There were more fatal drug overdoses in Maine in the first six months of this year than in all of 2013.

Gov. Paul LePage’s response to this horrifying news? He keeps a binder full of pictures of drug dealers arrested in Maine, divided by race. Looking at his binder, 90 percent of drug dealers are black or Hispanic, he told a town hall audience on Wednesday night in Berwick.

“Let me tell you this, explain to you, I made the comment that black people are trafficking in our state. Now ever since I said that comment, I’ve been collecting every single drug dealer who has been arrested in our state,” LePage said in response to a question from an audience member, the Portland Press Herald reported. “I don’t ask them to come to Maine and sell their poison, but they come, and I will tell you that 90-plus percent of those pictures in my book, and it’s a three-ringed binder, are black and Hispanic people from Waterbury, Connecticut, the Bronx and Brooklyn.”

The governor added that there were “a whole bunch of white girls” in the pictures, too, harkening back to his comments in January about guys with names such as D-Money, Smoothie and Shifty coming to Maine to sell heroin and “half the time they impregnate a young, white girl before they leave.”

The ACLU of Maine had the perfect response to the governor’s most recent racially charged accusations.

“White people are statistically more likely to sell drugs than black people, yet according to the governor, police in Maine are nine times more likely to arrest black people for doing so,” it said in a statement Thursday. “We don’t know what’s behind this disparity, but we look forward to working with the governor to end any unconstitutional racial profiling that may be occurring.”

Don’t expect the governor to accept this offer. In an angry exchange with reporters outside his State House office Thursday, LePage said: “Let me tell you something: Black people come up the highway, and they kill Mainers. You ought to look into that!”

Given entries:
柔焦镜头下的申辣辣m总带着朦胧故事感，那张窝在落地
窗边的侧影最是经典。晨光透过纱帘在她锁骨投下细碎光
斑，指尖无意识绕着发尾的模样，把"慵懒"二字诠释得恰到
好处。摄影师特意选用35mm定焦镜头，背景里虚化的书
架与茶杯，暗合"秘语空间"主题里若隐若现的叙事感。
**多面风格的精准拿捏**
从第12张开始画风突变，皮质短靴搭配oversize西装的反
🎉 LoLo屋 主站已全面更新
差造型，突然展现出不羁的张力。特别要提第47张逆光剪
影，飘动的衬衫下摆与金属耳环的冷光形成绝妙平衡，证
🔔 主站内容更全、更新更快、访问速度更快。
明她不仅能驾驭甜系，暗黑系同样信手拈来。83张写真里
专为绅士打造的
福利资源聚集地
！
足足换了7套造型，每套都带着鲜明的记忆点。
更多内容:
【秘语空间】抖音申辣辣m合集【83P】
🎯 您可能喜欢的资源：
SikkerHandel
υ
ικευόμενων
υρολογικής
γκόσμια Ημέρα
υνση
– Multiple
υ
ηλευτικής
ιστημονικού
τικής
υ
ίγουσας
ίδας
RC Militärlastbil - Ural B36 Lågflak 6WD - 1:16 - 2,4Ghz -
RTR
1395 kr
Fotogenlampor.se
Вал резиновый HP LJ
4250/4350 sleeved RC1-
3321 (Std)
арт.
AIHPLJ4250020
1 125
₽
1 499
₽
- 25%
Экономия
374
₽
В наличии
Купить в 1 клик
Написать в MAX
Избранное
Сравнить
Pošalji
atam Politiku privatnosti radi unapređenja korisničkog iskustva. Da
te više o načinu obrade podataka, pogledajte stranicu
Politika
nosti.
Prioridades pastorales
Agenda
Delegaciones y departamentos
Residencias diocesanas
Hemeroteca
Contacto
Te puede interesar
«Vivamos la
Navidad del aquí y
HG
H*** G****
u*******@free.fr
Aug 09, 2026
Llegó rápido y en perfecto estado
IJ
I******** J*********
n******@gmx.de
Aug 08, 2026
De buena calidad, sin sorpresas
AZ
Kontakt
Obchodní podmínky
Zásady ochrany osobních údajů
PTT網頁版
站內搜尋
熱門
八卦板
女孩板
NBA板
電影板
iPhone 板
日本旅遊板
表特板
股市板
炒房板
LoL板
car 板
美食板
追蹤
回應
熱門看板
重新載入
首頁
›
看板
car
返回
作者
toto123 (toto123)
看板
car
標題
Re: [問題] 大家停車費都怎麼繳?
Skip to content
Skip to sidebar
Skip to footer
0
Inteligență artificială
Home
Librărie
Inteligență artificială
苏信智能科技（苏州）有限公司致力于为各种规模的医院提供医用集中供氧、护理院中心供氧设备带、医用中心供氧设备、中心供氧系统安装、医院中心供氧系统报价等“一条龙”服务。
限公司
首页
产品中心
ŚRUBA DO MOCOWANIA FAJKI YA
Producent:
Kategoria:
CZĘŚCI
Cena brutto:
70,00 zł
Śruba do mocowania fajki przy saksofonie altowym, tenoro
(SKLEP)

Instructions to follow: Extend the article about Gov. Paul LePage's drug-dealer binder remarks, picking up right after its final sentence.

Task response:
According to data from the Muskie School, 89 percent of those on probation for drug offenses in Maine between 2004 and 2011 were white. On Friday morning, Maine State Police sent out a press release about the arrest of a drug trafficker in Sanford. He is white. Ditto for the Hampden man arrested earlier in the week with 1,000 bags of heroin in his possession.

This rhetoric is a sad and frustrating reminder of how unserious the governor is about tackling Maine’s most pressing problems, including the rising toll of drug addiction.

But, it gets worse.

Angered that Democratic lawmaker Drew Gattine of Westbrook, a chairman of the Legislature’s Health and Human Services Committee, challenged the governor’s remarks, LePage left him an expletive-filled voicemail and threatened Gattine to make it public “because I am after you.”

Later, in an interview with the Press Herald and WMTW, LePage said he wished it were 1825, so he could challenge Gattine to a duel and shoot him “between the eyes.” LePage has bragged about having a safe full of guns.

In a statement Friday, LePage apologized for the offensive name he called Gattine and said his duel reference was “a metaphor” and that he meant no physical harm to Gattine. He didn’t address his comments about black and Hispanic drug dealers.

What if all the energy the governor has devoted to scaring Mainers about black drug dealers and to going after his “ enemies” was spent actually governing Maine? Instead, LePage continues to make a horrible situation even worse.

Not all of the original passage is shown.